■ Artikel
* * * * * * * * *
Schon am Mittwochnachmittag haben sich in Brasilien die Spekulationen über die Ernennung von Ex-Präsident Luis Inácio Lula da Silva zum Stabschef der aktuellen Staatschefin Dilma Rousseff bestätigt. Demnach tritt Jaques Wagner ab und überlässt Lula seinen Posten – das verlautete offiziell aus der Präsidentschaftskanzlei. Der Stabschef der Präsidentschaft entspricht einem Ministerpräsidenten und ist das höchste Amt in Brasiliens Kabinett. Gleichzeitig dementierte Rousseff aber auch Vorwürfe, Lula ins Team geholt zu haben, um ihn vor weiteren Antikorruptionsermittlungen und möglicher Haft zu schützen.
* * * * * * * * *
■ Gegebene Datensätze

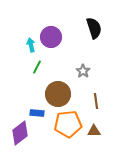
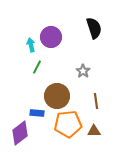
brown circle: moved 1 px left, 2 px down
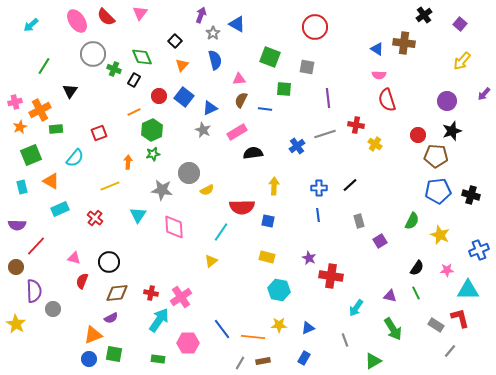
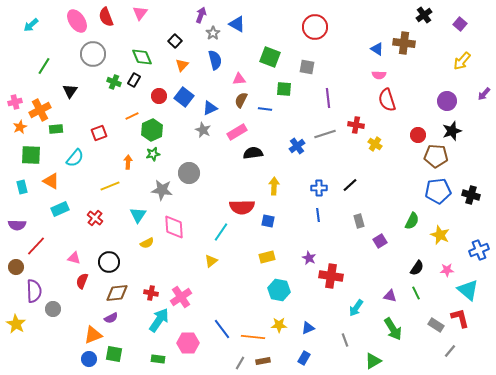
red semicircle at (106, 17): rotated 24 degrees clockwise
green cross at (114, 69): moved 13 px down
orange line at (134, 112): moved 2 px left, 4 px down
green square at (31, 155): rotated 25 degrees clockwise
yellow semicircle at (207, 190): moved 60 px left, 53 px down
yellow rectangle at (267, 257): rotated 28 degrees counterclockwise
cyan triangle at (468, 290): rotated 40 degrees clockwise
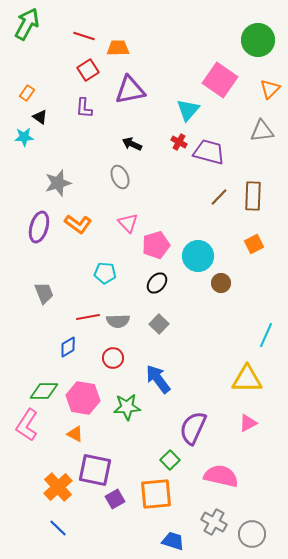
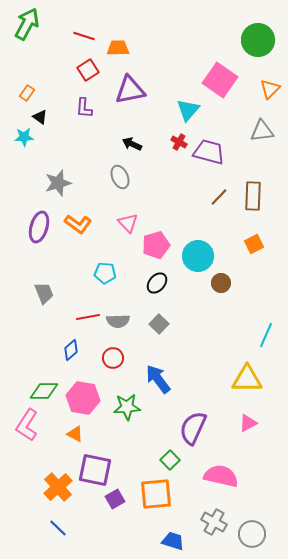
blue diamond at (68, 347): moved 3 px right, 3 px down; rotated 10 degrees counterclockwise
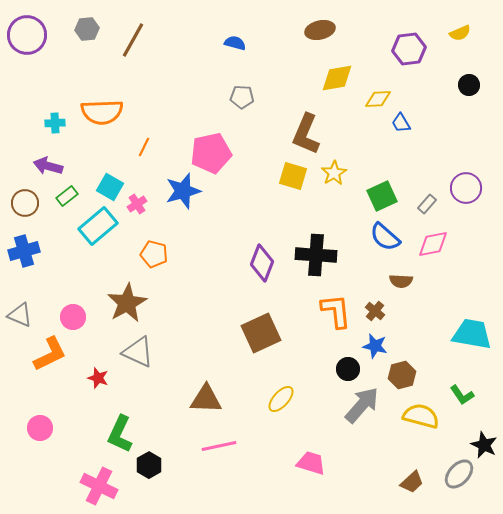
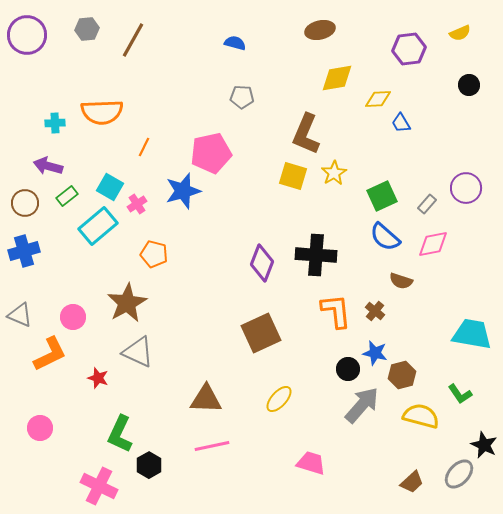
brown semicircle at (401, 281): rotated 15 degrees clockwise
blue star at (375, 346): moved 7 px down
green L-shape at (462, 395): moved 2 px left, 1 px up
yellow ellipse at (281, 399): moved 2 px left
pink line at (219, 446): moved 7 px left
* * * * * * * * *
■ Kurze Aufgabe
Wer gibt laut dem Artikel über Lulas Ernennung seinen Posten ab, damit Lula ihn übernehmen kann? Die Datensätze spielen hierfür keine Rolle.

■ Lösung
Jaques Wagner tritt ab und überlässt Lula seinen Posten.